PROBLEM TO SOLVE:
Once you find the line containing "Con un tono preciso que combina co", please retype it and every line after it to the end of the entries, exactly and with nothing added.

(Page-level text extractions)
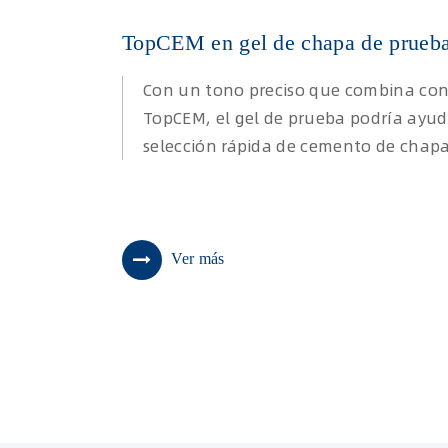
TopCEM en gel de chapa de prueb
Con un tono preciso que combina co
TopCEM, el gel de prueba podría ayud
selección rápida de cemento de chapa
Ver más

SOLUTION FOR THIS TASK:
Con un tono preciso que combina co
TopCEM, el gel de prueba podría ayud
selección rápida de cemento de chapa
Ver más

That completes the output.